[patch] Unable to associate with already associated network on ipw3945 hardware
Jouni Malinen
j
Tue Sep 4 19:23:07 PDT 2007
On Tue, Sep 04, 2007 at 12:29:27PM +0200, Reinhard Tartler wrote:
> This is a forward for a bug filed by Scott Robinson against the
> wpasupplicant package in ubuntu. You can see the bug report here:
>
> https://bugs.launchpad.net/ubuntu/+source/wpasupplicant/+bug/135442
> > the ipw3945 driver does not send an association event in the case of a
> > requested association to the already associated AP.
Does the driver actually re-associate at this point or just ignore the
request?

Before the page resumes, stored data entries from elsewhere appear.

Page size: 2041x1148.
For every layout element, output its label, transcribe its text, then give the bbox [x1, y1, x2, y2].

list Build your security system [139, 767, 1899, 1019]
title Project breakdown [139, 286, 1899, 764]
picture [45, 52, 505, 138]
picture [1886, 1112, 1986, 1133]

If it re-associates, I would certainly expect it to report the
association. If not, I would have expected it to reassociate and
consequently, report the association.. ;-)
> > wpasupplicant expects this but won't request a disassociation due to
> > the bssid never being filled in its internal view of the wireless
> > interface.
> >
> > The attached patch can be placed in the debian/patches directory for
> > wpasupplicant and will fill in the data structures and request a
> > disassociation, thereby solving the problem.

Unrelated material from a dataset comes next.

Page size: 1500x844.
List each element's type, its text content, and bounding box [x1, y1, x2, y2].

I'm not that keen on forcing the disassociation at this point
unconditionally, but I do have to admit that I ended up doing exactly
the same with driver_ndis.c. Then again, with Linux, I would expect us
to be more likely to be able to make drivers behave more sanely than in
the NDIS case..
> --- wpa_supplicant/wpa_supplicant.c.orig 2007-05-28 10:26:55.000000000 -0700
> +++ wpa_supplicant/wpa_supplicant.c 2007-08-24 19:08:22.000000000 -0700
> @@ -2107,6 +2107,11 @@
> wpa_printf(MSG_DEBUG, "RSN: flushing PMKID list in the driver");
> wpa_drv_flush_pmkid(wpa_s);
>
> + /* Disassociate the interface on startup, as WPAS has presumptions
> + * about the whole mess. */
> + wpa_supplicant_get_bssid(wpa_s, wpa_s->bssid);
> + wpa_supplicant_disassociate(wpa_s, WLAN_REASON_UNSPECIFIED);
What is the get_bssid used for here if the next operation is to request
disassociation immediately? The wording of that comment is not that
helpful here..
Using get_bssid to figure out whether the driver is associated and then
do something differently could be one option. However, with WPA it is
often best to just force the driver to re-associate. I would just expect
the driver to do this (and report new association) when we ask it to
associate; even if this is for the same BSS that was used before.